(DATA TO EXAMINE Opens)

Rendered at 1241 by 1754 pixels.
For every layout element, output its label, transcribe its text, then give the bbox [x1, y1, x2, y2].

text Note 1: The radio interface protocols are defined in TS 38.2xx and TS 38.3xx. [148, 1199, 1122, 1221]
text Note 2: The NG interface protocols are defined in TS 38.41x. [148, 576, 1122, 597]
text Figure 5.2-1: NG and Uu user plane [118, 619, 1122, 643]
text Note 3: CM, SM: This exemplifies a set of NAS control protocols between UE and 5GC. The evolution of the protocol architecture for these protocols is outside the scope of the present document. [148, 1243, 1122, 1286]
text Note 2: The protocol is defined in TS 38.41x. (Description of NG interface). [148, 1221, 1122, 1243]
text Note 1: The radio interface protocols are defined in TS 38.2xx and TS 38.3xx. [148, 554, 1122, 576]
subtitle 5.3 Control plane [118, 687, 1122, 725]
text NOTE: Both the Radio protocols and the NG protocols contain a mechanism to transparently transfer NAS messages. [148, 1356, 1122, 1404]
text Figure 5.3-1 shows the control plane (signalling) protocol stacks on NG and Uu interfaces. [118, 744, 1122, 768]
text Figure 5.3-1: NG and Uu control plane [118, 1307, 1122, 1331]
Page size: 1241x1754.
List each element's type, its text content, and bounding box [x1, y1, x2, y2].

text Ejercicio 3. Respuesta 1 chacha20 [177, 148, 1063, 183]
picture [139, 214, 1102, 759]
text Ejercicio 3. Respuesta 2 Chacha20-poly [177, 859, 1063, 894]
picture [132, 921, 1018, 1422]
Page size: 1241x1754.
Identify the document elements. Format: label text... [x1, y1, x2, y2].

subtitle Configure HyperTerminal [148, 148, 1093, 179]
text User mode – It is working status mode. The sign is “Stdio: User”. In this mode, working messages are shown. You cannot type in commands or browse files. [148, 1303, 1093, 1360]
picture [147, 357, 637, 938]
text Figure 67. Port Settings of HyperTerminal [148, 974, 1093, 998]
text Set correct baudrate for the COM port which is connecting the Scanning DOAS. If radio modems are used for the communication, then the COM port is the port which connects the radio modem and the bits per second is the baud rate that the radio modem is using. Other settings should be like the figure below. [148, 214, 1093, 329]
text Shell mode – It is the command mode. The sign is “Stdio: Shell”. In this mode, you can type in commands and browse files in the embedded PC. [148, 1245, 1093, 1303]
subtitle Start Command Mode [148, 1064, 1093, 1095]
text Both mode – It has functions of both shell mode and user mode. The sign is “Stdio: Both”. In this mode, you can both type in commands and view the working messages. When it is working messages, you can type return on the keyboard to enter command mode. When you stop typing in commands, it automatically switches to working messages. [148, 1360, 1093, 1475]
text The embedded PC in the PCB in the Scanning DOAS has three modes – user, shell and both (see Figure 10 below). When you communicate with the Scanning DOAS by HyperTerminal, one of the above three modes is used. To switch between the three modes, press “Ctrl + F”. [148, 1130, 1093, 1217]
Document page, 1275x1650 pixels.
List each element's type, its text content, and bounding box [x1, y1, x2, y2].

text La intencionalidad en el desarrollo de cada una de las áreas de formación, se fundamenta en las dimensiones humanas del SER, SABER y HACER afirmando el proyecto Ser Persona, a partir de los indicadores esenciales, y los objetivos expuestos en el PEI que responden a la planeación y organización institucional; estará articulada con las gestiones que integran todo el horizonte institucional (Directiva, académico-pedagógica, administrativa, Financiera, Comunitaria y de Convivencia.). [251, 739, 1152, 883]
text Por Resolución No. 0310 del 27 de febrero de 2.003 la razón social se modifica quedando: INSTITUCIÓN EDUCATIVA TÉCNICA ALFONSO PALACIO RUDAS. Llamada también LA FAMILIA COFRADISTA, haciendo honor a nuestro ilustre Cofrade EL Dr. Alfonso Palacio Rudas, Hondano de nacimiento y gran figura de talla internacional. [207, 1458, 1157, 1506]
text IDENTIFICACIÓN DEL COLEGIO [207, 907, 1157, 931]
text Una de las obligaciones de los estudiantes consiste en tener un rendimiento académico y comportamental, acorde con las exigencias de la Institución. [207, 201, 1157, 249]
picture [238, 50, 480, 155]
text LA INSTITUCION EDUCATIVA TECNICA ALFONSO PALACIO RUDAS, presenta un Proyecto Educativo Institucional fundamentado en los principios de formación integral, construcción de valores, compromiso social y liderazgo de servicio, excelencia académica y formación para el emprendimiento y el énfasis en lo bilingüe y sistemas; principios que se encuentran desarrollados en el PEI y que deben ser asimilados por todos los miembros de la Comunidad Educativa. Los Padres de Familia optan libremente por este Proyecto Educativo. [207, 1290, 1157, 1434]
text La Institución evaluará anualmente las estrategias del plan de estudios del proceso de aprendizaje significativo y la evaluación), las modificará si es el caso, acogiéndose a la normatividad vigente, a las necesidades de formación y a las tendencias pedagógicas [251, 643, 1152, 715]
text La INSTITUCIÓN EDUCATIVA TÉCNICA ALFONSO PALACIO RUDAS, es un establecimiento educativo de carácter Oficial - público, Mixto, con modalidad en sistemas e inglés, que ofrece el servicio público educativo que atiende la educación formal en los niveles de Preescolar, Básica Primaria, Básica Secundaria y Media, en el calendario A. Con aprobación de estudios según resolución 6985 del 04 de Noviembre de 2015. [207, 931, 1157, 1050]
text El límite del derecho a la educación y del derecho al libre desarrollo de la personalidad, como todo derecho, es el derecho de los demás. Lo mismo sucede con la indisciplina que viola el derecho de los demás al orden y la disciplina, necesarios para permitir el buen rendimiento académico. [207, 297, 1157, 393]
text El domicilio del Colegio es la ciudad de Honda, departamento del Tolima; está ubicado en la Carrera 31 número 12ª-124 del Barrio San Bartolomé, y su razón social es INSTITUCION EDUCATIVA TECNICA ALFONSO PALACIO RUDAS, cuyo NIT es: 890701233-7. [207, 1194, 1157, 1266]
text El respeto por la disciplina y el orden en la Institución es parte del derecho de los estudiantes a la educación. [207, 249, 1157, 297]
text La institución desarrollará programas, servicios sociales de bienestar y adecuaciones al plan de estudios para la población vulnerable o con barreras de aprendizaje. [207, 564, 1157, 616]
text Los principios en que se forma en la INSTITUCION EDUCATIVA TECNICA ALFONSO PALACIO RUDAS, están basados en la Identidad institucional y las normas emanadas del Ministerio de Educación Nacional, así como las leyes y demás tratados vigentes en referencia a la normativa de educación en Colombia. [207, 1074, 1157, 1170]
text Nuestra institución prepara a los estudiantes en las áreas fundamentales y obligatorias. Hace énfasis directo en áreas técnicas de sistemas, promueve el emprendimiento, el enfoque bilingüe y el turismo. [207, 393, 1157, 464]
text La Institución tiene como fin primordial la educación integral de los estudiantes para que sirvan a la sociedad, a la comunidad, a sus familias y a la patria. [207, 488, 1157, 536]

(DATA TO EXAMINE Closes)

Each of the records should be written out again, exactly as it reads.

Rendered at 1241 by 1754 pixels.
For every layout element, output its label, transcribe its text, then give the bbox [x1, y1, x2, y2].

text Note 1: The radio interface protocols are defined in TS 38.2xx and TS 38.3xx. [148, 1199, 1122, 1221]
text Note 2: The NG interface protocols are defined in TS 38.41x. [148, 576, 1122, 597]
text Figure 5.2-1: NG and Uu user plane [118, 619, 1122, 643]
text Note 3: CM, SM: This exemplifies a set of NAS control protocols between UE and 5GC. The evolution of the protocol architecture for these protocols is outside the scope of the present document. [148, 1243, 1122, 1286]
text Note 2: The protocol is defined in TS 38.41x. (Description of NG interface). [148, 1221, 1122, 1243]
text Note 1: The radio interface protocols are defined in TS 38.2xx and TS 38.3xx. [148, 554, 1122, 576]
subtitle 5.3 Control plane [118, 687, 1122, 725]
text NOTE: Both the Radio protocols and the NG protocols contain a mechanism to transparently transfer NAS messages. [148, 1356, 1122, 1404]
text Figure 5.3-1 shows the control plane (signalling) protocol stacks on NG and Uu interfaces. [118, 744, 1122, 768]
text Figure 5.3-1: NG and Uu control plane [118, 1307, 1122, 1331]
Page size: 1241x1754.
List each element's type, its text content, and bounding box [x1, y1, x2, y2].

text Ejercicio 3. Respuesta 1 chacha20 [177, 148, 1063, 183]
picture [139, 214, 1102, 759]
text Ejercicio 3. Respuesta 2 Chacha20-poly [177, 859, 1063, 894]
picture [132, 921, 1018, 1422]
Page size: 1241x1754.
Identify the document elements. Format: label text... [x1, y1, x2, y2].

subtitle Configure HyperTerminal [148, 148, 1093, 179]
text User mode – It is working status mode. The sign is “Stdio: User”. In this mode, working messages are shown. You cannot type in commands or browse files. [148, 1303, 1093, 1360]
picture [147, 357, 637, 938]
text Figure 67. Port Settings of HyperTerminal [148, 974, 1093, 998]
text Set correct baudrate for the COM port which is connecting the Scanning DOAS. If radio modems are used for the communication, then the COM port is the port which connects the radio modem and the bits per second is the baud rate that the radio modem is using. Other settings should be like the figure below. [148, 214, 1093, 329]
text Shell mode – It is the command mode. The sign is “Stdio: Shell”. In this mode, you can type in commands and browse files in the embedded PC. [148, 1245, 1093, 1303]
subtitle Start Command Mode [148, 1064, 1093, 1095]
text Both mode – It has functions of both shell mode and user mode. The sign is “Stdio: Both”. In this mode, you can both type in commands and view the working messages. When it is working messages, you can type return on the keyboard to enter command mode. When you stop typing in commands, it automatically switches to working messages. [148, 1360, 1093, 1475]
text The embedded PC in the PCB in the Scanning DOAS has three modes – user, shell and both (see Figure 10 below). When you communicate with the Scanning DOAS by HyperTerminal, one of the above three modes is used. To switch between the three modes, press “Ctrl + F”. [148, 1130, 1093, 1217]
Document page, 1275x1650 pixels.
List each element's type, its text content, and bounding box [x1, y1, x2, y2].

text La intencionalidad en el desarrollo de cada una de las áreas de formación, se fundamenta en las dimensiones humanas del SER, SABER y HACER afirmando el proyecto Ser Persona, a partir de los indicadores esenciales, y los objetivos expuestos en el PEI que responden a la planeación y organización institucional; estará articulada con las gestiones que integran todo el horizonte institucional (Directiva, académico-pedagógica, administrativa, Financiera, Comunitaria y de Convivencia.). [251, 739, 1152, 883]
text Por Resolución No. 0310 del 27 de febrero de 2.003 la razón social se modifica quedando: INSTITUCIÓN EDUCATIVA TÉCNICA ALFONSO PALACIO RUDAS. Llamada también LA FAMILIA COFRADISTA, haciendo honor a nuestro ilustre Cofrade EL Dr. Alfonso Palacio Rudas, Hondano de nacimiento y gran figura de talla internacional. [207, 1458, 1157, 1506]
text IDENTIFICACIÓN DEL COLEGIO [207, 907, 1157, 931]
text Una de las obligaciones de los estudiantes consiste en tener un rendimiento académico y comportamental, acorde con las exigencias de la Institución. [207, 201, 1157, 249]
picture [238, 50, 480, 155]
text LA INSTITUCION EDUCATIVA TECNICA ALFONSO PALACIO RUDAS, presenta un Proyecto Educativo Institucional fundamentado en los principios de formación integral, construcción de valores, compromiso social y liderazgo de servicio, excelencia académica y formación para el emprendimiento y el énfasis en lo bilingüe y sistemas; principios que se encuentran desarrollados en el PEI y que deben ser asimilados por todos los miembros de la Comunidad Educativa. Los Padres de Familia optan libremente por este Proyecto Educativo. [207, 1290, 1157, 1434]
text La Institución evaluará anualmente las estrategias del plan de estudios del proceso de aprendizaje significativo y la evaluación), las modificará si es el caso, acogiéndose a la normatividad vigente, a las necesidades de formación y a las tendencias pedagógicas [251, 643, 1152, 715]
text La INSTITUCIÓN EDUCATIVA TÉCNICA ALFONSO PALACIO RUDAS, es un establecimiento educativo de carácter Oficial - público, Mixto, con modalidad en sistemas e inglés, que ofrece el servicio público educativo que atiende la educación formal en los niveles de Preescolar, Básica Primaria, Básica Secundaria y Media, en el calendario A. Con aprobación de estudios según resolución 6985 del 04 de Noviembre de 2015. [207, 931, 1157, 1050]
text El límite del derecho a la educación y del derecho al libre desarrollo de la personalidad, como todo derecho, es el derecho de los demás. Lo mismo sucede con la indisciplina que viola el derecho de los demás al orden y la disciplina, necesarios para permitir el buen rendimiento académico. [207, 297, 1157, 393]
text El domicilio del Colegio es la ciudad de Honda, departamento del Tolima; está ubicado en la Carrera 31 número 12ª-124 del Barrio San Bartolomé, y su razón social es INSTITUCION EDUCATIVA TECNICA ALFONSO PALACIO RUDAS, cuyo NIT es: 890701233-7. [207, 1194, 1157, 1266]
text El respeto por la disciplina y el orden en la Institución es parte del derecho de los estudiantes a la educación. [207, 249, 1157, 297]
text La institución desarrollará programas, servicios sociales de bienestar y adecuaciones al plan de estudios para la población vulnerable o con barreras de aprendizaje. [207, 564, 1157, 616]
text Los principios en que se forma en la INSTITUCION EDUCATIVA TECNICA ALFONSO PALACIO RUDAS, están basados en la Identidad institucional y las normas emanadas del Ministerio de Educación Nacional, así como las leyes y demás tratados vigentes en referencia a la normativa de educación en Colombia. [207, 1074, 1157, 1170]
text Nuestra institución prepara a los estudiantes en las áreas fundamentales y obligatorias. Hace énfasis directo en áreas técnicas de sistemas, promueve el emprendimiento, el enfoque bilingüe y el turismo. [207, 393, 1157, 464]
text La Institución tiene como fin primordial la educación integral de los estudiantes para que sirvan a la sociedad, a la comunidad, a sus familias y a la patria. [207, 488, 1157, 536]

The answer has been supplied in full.